┌──

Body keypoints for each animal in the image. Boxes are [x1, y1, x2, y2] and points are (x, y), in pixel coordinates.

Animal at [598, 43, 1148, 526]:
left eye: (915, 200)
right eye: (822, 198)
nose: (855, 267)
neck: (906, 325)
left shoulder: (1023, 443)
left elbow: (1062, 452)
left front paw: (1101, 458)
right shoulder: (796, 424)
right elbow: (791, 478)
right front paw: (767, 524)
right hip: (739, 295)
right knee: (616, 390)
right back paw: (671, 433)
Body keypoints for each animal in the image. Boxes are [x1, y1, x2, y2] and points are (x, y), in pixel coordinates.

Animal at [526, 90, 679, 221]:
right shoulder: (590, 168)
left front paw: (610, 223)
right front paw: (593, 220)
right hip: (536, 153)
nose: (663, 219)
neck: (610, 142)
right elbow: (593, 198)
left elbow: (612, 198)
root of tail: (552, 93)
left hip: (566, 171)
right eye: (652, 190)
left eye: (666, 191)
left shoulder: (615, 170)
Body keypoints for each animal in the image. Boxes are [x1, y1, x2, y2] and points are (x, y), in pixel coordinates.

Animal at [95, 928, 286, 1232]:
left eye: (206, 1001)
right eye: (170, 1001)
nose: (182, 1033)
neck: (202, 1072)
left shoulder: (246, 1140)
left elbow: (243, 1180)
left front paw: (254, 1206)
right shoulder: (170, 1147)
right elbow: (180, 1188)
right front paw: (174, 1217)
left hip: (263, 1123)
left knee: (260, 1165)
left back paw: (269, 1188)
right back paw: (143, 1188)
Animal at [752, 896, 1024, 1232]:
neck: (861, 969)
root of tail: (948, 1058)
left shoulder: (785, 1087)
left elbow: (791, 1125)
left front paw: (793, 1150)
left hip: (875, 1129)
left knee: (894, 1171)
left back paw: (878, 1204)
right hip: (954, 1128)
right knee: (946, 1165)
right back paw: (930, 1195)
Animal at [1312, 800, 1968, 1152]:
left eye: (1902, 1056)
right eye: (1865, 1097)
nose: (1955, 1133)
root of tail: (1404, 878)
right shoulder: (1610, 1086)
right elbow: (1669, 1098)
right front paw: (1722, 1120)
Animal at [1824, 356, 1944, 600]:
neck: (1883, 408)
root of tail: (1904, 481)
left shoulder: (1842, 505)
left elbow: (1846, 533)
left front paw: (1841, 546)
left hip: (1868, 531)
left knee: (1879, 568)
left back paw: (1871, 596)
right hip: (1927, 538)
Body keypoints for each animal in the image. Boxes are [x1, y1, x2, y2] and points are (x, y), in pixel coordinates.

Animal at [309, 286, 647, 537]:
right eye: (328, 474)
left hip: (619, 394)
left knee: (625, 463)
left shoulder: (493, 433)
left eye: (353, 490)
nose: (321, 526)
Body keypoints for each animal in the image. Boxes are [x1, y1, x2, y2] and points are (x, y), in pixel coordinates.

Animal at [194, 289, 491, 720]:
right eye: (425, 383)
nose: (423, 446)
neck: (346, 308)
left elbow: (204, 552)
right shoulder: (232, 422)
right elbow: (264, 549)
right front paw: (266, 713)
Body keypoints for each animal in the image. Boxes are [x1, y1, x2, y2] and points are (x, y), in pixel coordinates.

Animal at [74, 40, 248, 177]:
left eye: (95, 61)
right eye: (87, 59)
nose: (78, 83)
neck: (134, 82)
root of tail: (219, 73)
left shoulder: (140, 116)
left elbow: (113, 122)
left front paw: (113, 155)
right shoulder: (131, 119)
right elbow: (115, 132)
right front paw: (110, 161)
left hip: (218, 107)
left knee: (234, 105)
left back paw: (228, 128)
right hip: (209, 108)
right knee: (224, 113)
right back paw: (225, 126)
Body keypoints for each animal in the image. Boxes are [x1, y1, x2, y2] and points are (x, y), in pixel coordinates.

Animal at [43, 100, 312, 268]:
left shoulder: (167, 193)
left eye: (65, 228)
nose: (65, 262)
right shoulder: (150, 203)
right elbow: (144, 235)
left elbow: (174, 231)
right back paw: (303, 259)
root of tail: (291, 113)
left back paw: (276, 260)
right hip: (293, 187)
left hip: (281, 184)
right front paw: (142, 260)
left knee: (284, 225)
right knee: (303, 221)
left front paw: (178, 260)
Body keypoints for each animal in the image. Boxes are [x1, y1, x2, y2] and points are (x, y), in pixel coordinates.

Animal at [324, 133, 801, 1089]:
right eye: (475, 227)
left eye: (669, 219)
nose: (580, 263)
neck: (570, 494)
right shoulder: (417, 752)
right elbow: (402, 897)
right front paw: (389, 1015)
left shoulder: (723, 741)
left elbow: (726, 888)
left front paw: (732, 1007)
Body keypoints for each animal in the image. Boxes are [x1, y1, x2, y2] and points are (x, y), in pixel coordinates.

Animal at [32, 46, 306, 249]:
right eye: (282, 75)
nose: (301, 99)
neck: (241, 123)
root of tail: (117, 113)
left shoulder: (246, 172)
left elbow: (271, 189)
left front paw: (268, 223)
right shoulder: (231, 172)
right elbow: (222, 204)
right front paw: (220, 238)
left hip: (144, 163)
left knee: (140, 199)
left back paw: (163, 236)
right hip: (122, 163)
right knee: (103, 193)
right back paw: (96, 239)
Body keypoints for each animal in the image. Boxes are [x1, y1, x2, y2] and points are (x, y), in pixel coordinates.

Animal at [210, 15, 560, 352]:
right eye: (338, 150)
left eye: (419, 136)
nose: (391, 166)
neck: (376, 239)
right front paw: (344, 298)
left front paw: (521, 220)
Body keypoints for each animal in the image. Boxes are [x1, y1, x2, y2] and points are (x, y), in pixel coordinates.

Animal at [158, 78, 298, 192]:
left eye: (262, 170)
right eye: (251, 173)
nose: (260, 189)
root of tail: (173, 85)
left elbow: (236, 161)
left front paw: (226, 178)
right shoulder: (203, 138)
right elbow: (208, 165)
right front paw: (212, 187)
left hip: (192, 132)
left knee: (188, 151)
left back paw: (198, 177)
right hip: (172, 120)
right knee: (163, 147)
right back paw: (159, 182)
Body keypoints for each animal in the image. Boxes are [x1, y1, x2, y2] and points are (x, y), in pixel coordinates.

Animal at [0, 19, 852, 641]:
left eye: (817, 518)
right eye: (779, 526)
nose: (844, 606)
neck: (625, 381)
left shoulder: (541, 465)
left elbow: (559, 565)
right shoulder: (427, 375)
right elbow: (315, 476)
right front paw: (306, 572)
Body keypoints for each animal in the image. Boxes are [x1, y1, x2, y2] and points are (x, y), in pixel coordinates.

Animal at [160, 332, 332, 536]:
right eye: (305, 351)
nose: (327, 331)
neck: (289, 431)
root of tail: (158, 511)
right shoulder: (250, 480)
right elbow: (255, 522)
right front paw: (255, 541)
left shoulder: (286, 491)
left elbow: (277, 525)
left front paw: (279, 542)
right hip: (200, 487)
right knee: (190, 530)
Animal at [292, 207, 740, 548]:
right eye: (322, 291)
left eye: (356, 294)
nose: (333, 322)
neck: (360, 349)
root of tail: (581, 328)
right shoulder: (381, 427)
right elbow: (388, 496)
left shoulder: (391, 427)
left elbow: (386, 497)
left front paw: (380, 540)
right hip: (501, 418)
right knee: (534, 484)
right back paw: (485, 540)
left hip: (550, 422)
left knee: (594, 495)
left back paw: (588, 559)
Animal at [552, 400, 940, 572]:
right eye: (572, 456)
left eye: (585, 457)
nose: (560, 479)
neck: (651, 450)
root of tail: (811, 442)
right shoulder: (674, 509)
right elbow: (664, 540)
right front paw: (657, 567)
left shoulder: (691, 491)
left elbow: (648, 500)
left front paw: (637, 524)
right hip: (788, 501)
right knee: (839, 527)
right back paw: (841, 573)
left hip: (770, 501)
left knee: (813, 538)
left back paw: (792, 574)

└──

## The task:
Print all the lines exactly as they occur in the listing.

## Solution:
Body keypoints for each animal in the image. Boxes are [x1, y1, x2, y2] and points are (x, y), in pixel coordinates.

Animal at [598, 43, 1148, 526]:
left eye: (915, 200)
right eye: (822, 198)
nose: (855, 267)
neck: (906, 325)
left shoulder: (1023, 443)
left elbow: (1062, 452)
left front paw: (1101, 458)
right shoulder: (796, 424)
right elbow: (791, 478)
right front paw: (767, 524)
right hip: (739, 295)
right knee: (616, 390)
right back paw: (671, 433)
Body keypoints for each animal in the image. Boxes are [x1, y1, x2, y2] and points are (x, y), in pixel coordinates.

Animal at [526, 90, 679, 221]:
right shoulder: (590, 168)
left front paw: (610, 223)
right front paw: (593, 220)
right hip: (536, 153)
nose: (663, 219)
neck: (610, 142)
right elbow: (593, 198)
left elbow: (612, 198)
root of tail: (552, 93)
left hip: (566, 171)
right eye: (652, 190)
left eye: (666, 191)
left shoulder: (615, 170)
Body keypoints for each animal in the image. Boxes are [x1, y1, x2, y2] and points are (x, y), in pixel coordinates.

Animal at [95, 928, 286, 1232]:
left eye: (206, 1001)
right eye: (170, 1001)
nose: (182, 1033)
neck: (202, 1072)
left shoulder: (246, 1140)
left elbow: (243, 1180)
left front paw: (254, 1206)
right shoulder: (170, 1147)
right elbow: (180, 1188)
right front paw: (174, 1217)
left hip: (263, 1123)
left knee: (260, 1165)
left back paw: (269, 1188)
right back paw: (143, 1188)
Animal at [752, 896, 1024, 1232]:
neck: (861, 969)
root of tail: (948, 1058)
left shoulder: (785, 1087)
left elbow: (791, 1125)
left front paw: (793, 1150)
left hip: (875, 1129)
left knee: (894, 1171)
left back paw: (878, 1204)
right hip: (954, 1128)
right knee: (946, 1165)
right back paw: (930, 1195)
Animal at [1312, 800, 1968, 1152]:
left eye: (1902, 1056)
right eye: (1865, 1097)
nose: (1955, 1133)
root of tail: (1404, 878)
right shoulder: (1610, 1086)
right elbow: (1669, 1098)
right front paw: (1722, 1120)
Animal at [1824, 356, 1944, 600]:
neck: (1883, 408)
root of tail: (1904, 481)
left shoulder: (1842, 505)
left elbow: (1846, 533)
left front paw: (1841, 546)
left hip: (1868, 531)
left knee: (1879, 568)
left back paw: (1871, 596)
right hip: (1927, 538)
Body keypoints for each animal in the image. Boxes are [x1, y1, x2, y2] and points are (x, y), in pixel coordinates.

Animal at [309, 286, 647, 537]:
right eye: (328, 474)
left hip: (619, 394)
left knee: (625, 463)
left shoulder: (493, 433)
left eye: (353, 490)
nose: (321, 526)
Body keypoints for each animal in the image. Boxes are [x1, y1, x2, y2] and points are (x, y), in pixel coordinates.

Animal at [194, 289, 491, 720]:
right eye: (425, 383)
nose: (423, 446)
neck: (346, 308)
left elbow: (204, 552)
right shoulder: (232, 422)
right elbow: (264, 549)
right front paw: (266, 713)
Body keypoints for each animal in the image. Boxes are [x1, y1, x2, y2] and points are (x, y), in pixel coordinates.

Animal at [74, 40, 248, 177]:
left eye: (95, 61)
right eye: (87, 59)
nose: (78, 83)
neck: (134, 82)
root of tail: (219, 73)
left shoulder: (140, 116)
left elbow: (113, 122)
left front paw: (113, 155)
right shoulder: (131, 119)
right elbow: (115, 132)
right front paw: (110, 161)
left hip: (218, 107)
left knee: (234, 105)
left back paw: (228, 128)
right hip: (209, 108)
right knee: (224, 113)
right back paw: (225, 126)
Body keypoints for each animal in the image. Boxes are [x1, y1, x2, y2] and points are (x, y), in pixel coordinates.

Animal at [43, 100, 312, 268]:
left shoulder: (167, 193)
left eye: (65, 228)
nose: (65, 262)
right shoulder: (150, 203)
right elbow: (144, 235)
left elbow: (174, 231)
right back paw: (303, 259)
root of tail: (291, 113)
left back paw: (276, 260)
right hip: (293, 187)
left hip: (281, 184)
right front paw: (142, 260)
left knee: (284, 225)
right knee: (303, 221)
left front paw: (178, 260)
Body keypoints for each animal in the image. Boxes are [x1, y1, x2, y2] and points are (x, y), in pixel coordinates.

Animal at [324, 133, 801, 1089]:
right eye: (475, 227)
left eye: (669, 219)
nose: (580, 263)
neck: (570, 494)
right shoulder: (417, 752)
right elbow: (402, 897)
right front paw: (389, 1015)
left shoulder: (723, 741)
left elbow: (726, 888)
left front paw: (732, 1007)
Body keypoints for each animal in the image. Boxes are [x1, y1, x2, y2] and points are (x, y), in pixel coordinates.

Animal at [32, 46, 306, 249]:
right eye: (282, 75)
nose: (301, 99)
neck: (241, 123)
root of tail: (117, 113)
left shoulder: (246, 172)
left elbow: (271, 189)
left front paw: (268, 223)
right shoulder: (231, 172)
right elbow: (222, 204)
right front paw: (220, 238)
left hip: (144, 163)
left knee: (140, 199)
left back paw: (163, 236)
right hip: (122, 163)
right knee: (103, 193)
right back paw: (96, 239)
Body keypoints for each animal in the image. Boxes are [x1, y1, x2, y2] and points are (x, y), in pixel coordinates.

Animal at [210, 15, 560, 352]:
right eye: (338, 150)
left eye: (419, 136)
nose: (391, 166)
neck: (376, 239)
right front paw: (344, 298)
left front paw: (521, 220)
Body keypoints for each animal in the image. Boxes are [x1, y1, x2, y2] and points are (x, y), in pixel coordinates.

Animal at [158, 78, 298, 192]:
left eye: (262, 170)
right eye: (251, 173)
nose: (260, 189)
root of tail: (173, 85)
left elbow: (236, 161)
left front paw: (226, 178)
right shoulder: (203, 138)
right elbow: (208, 165)
right front paw: (212, 187)
left hip: (192, 132)
left knee: (188, 151)
left back paw: (198, 177)
right hip: (172, 120)
right knee: (163, 147)
right back paw: (159, 182)
Body keypoints for each animal in the image. Boxes are [x1, y1, x2, y2] and points are (x, y), in pixel coordinates.

Animal at [0, 19, 852, 641]:
left eye: (817, 518)
right eye: (779, 526)
nose: (844, 606)
neck: (625, 381)
left shoulder: (541, 465)
left elbow: (559, 565)
right shoulder: (427, 375)
right elbow: (315, 476)
right front paw: (306, 572)
Body keypoints for each animal in the image. Boxes are [x1, y1, x2, y2] and points are (x, y), in pixel coordinates.

Animal at [160, 332, 332, 536]:
right eye: (305, 351)
nose: (327, 331)
neck: (289, 431)
root of tail: (158, 511)
right shoulder: (250, 480)
right elbow: (255, 522)
right front paw: (255, 541)
left shoulder: (286, 491)
left elbow: (277, 525)
left front paw: (279, 542)
right hip: (200, 487)
right knee: (190, 530)
Animal at [292, 207, 740, 548]:
right eye: (322, 291)
left eye: (356, 294)
nose: (333, 322)
neck: (360, 349)
root of tail: (581, 328)
right shoulder: (381, 427)
right elbow: (388, 496)
left shoulder: (391, 427)
left elbow: (386, 497)
left front paw: (380, 540)
right hip: (501, 418)
right knee: (534, 484)
right back paw: (485, 540)
left hip: (550, 422)
left knee: (594, 495)
left back paw: (588, 559)
Animal at [552, 400, 940, 572]:
right eye: (572, 456)
left eye: (585, 457)
nose: (560, 479)
neck: (651, 450)
root of tail: (811, 442)
right shoulder: (674, 509)
right elbow: (664, 540)
right front paw: (657, 567)
left shoulder: (691, 491)
left elbow: (648, 500)
left front paw: (637, 524)
right hip: (788, 501)
right knee: (839, 527)
right back paw: (841, 573)
left hip: (770, 501)
left knee: (813, 538)
left back paw: (792, 574)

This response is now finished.